Did Ferraro really answer all the questions? No. In fact, the very next year, 1985, her husband pleaded guilty to fraudulently obtaining bank-loan financing. So, at minimum, there was at least some scandal-fire under that smoke. Indeed, the mob allegations damaged her so much that not only did she never seek the presidency in her own right–as veep nominees often do–but she also failed in two different efforts to win the Democratic nomination to the US Senate. Yet even so, three decades later, Ferraro’s 1984 presser is regarded as a classic piece of crisis-management.
So this is what Romney needs to do–he needs to pull a Ferraro. And soon, as in the next few days.
Romney needs to stand up, for as long as is necessary, and answer every question from his tormentors. Could the press conference last two hours? Five hours? Ten hours? Might they have to call it a night and start it up again the next morning? Maybe. Who knows–but it doesn’t matter. Romney would have to endure it. When reporters yell at him, as they would, he needs to stay calm, stick to his guns–and shoot back. Just as Ferraro did.
And, over time, in the midst of this bizarro gladiatorial spectacle, folks watching would start to root for Romney–rich as he is, he would be the underdog in this fight. As with Ferraro, Romney wouldn’t have to answer every question to the satisfaction of his critics; instead, he would have to answer every question to the satisfaction of his supporters, and swing voters–together, if they are satisfied with his answers, they will be enough to give him victory in November.
After all, the public admires a leader who can stand in the arena, bloodied but unbowed. As Kipling wrote, “If you can keep your head when all about you are losing theirs… you’ll be a Man.”
The questions, to be sure, will not just be about his 1999-2002 involvement with Bain, but also about outsourcing, his income taxes, the vision thing, you name it. Daunting? Sure. Necessary? You betcha.

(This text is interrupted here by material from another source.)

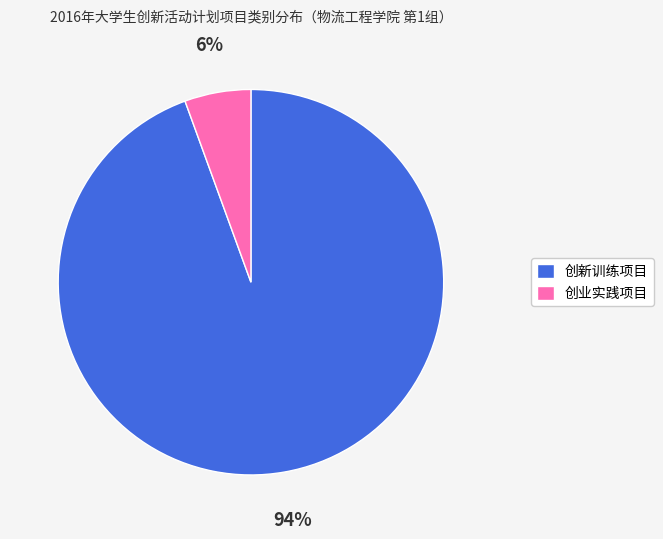

Which has a higher value, 创新训练项目 or 创业实践项目?

创新训练项目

In the 2000 movie “Gladiator,” Russell Crowe, playing Maximus said, “At my signal, unleash hell.” That’s what will, indeed, be unleashed on Romney. But if Romney survives this media ordeal, if he survives the hellish questions, he will have proven something that he hasn’t yet proven–that he’s a tough man, bold enough to fight his way out of a trap, strong enough to be an effective president.